Text —
────────

Turning back to Plaintiff’s specific allegations and the text of section 4(h) with these
background principles in mind reveals the deficiencies in the Center’s pleadings regarding
informational injury-in-fact. The Center’s theory of harm, at bottom, derives from the assertion
that a lack of information regarding the 2016 SSA Framework “preclude[s] the Center from
knowing how the Service informs its ESA decisions made under section 4 of the Act, . . .
including listing and critical habitat decisions made in response to petitions that have been
submitted by the Center and others, and the Service’s development and implementation, on a
priority basis, of recovery plans.” Pl.’s Opp’n 17 (quoting Am. Compl. ¶ 12) (internal quotation
marks omitted) (citing Declaration of David Noah Greenwald (“Greenwald Decl.”), ¶¶ 2, 9–19,
ECF No. 19-1; Declaration of Jaclyn Lopez (“Lopez Decl.”) ¶¶ 6–13, ECF No. 19-2). In support
of this argument, the Center includes declarations from its Endangered Species Program
16
Director, Noah Greenwald, and its Florida Director, Jaclyn Lopez. 8 Mr. Greenwald’s declaration
points to several instances in which he was left without clear answers concerning the SSA
program and in which he had concerns about improper influences within the Service’s SSAs
decision-making processes. Specifically, he discusses a “reversal in fortune” for the Rio Grande
cutthroat trout that was found not to warrant listing after a 2014 SSA, Greenwald Decl. ¶¶ 9–11,
the removal of “a scientist with expertise on the American burying beetle” from an SSA team
“after he asked questions about the Service’s modeling and conclusions,” id. ¶ 11, and the
Service’s “reversing course” on a draft SSA and deciding not to protect “three highly endemic
Utah plants” from mining after the “Utah Division of Oil, Gas[,] and Mining and the Office of
the Governor of Utah . . . strongly advocated against protecting the species,” id. ¶ 12. Mr.

────────

The data —
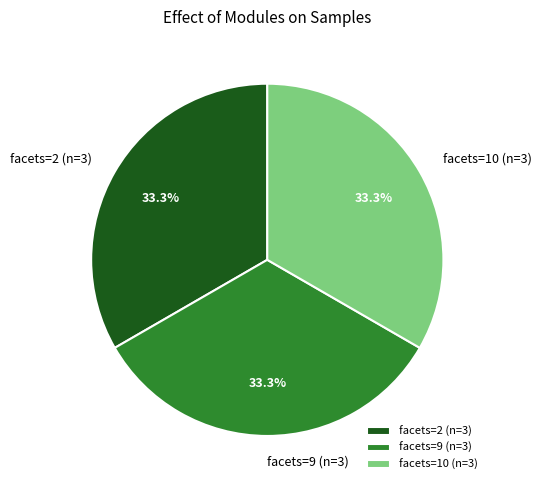

How many segments does this pie chart have?

3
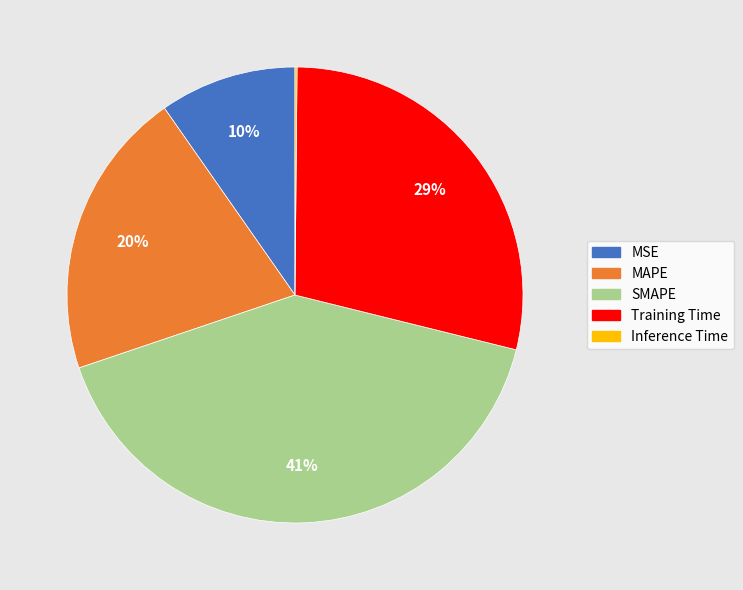

What is the largest slice in the pie chart?

SMAPE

────────

Task list —
A) According to the court excerpt, which species was found not to warrant listing after a 2014 SSA?
B) Decide whether each statement agrees with the court excerpt, answering yes or no and quoting the words that settle it: (i) Jaclyn Lopez is the Center's Florida Director; (ii) the scientist removed from an SSA team had expertise on the Rio Grande cutthroat trout; (iii) the Service decided not to protect three Utah plants from mining.
C) Write the next part of the court excerpt, picking up where it stops.

Your written answers —
A) The Rio Grande cutthroat trout.

B)
(i) Yes: "its Florida Director, Jaclyn Lopez"
(ii) No: "a scientist with expertise on the American burying beetle"
(iii) Yes: "deciding not to protect “three highly endemic Utah plants” from mining"

C)
Greenwald states that he and the Center have been, despite their repeated efforts, unable to rely
on FOIA requests to understand how the SSA process is operating, id. ¶¶ 13–14, and notes that
he lacks basic information about the “SSA program and SSA Framework,” including, for
instance, “the make-up and qualifying criteria for SSA team members and the process for
assembling specific data,” id. ¶ 16. Ms. Lopez’s declaration also describes her experience with a
“flawed SSA process” that created “uncertainty about if and how the public could participate in
the status review” for the Florida Key deer, Lopez Decl. ¶¶ 6–7, as well as “lack of transparency,
public notice, and peer-review” of a regional administrator’s “30 species-a-year quota which
relies heavily on SSAs,” id. ¶ 12. Both Mr. Greenwald and Ms. Lopez aver that publication of,
and the opportunity for public comment on, “the guidelines creating and implementing the SSA
program, including guidelines such as the [2016] SSA Framework,” id. ¶ 13; see Greenwald
8
In addressing a 12(b)(1) motion to dismiss, the Court may consider declarations such as
these “to supply . . . further particularized allegations of fact deemed supportive of plaintiff’s
standing.” Warth, 422 U.S. at 502.
17
Decl. ¶ 19, would redress these issues by providing the Center with information about “the SSA
program’s implementing guidelines,” Greenwald Decl. ¶ 15.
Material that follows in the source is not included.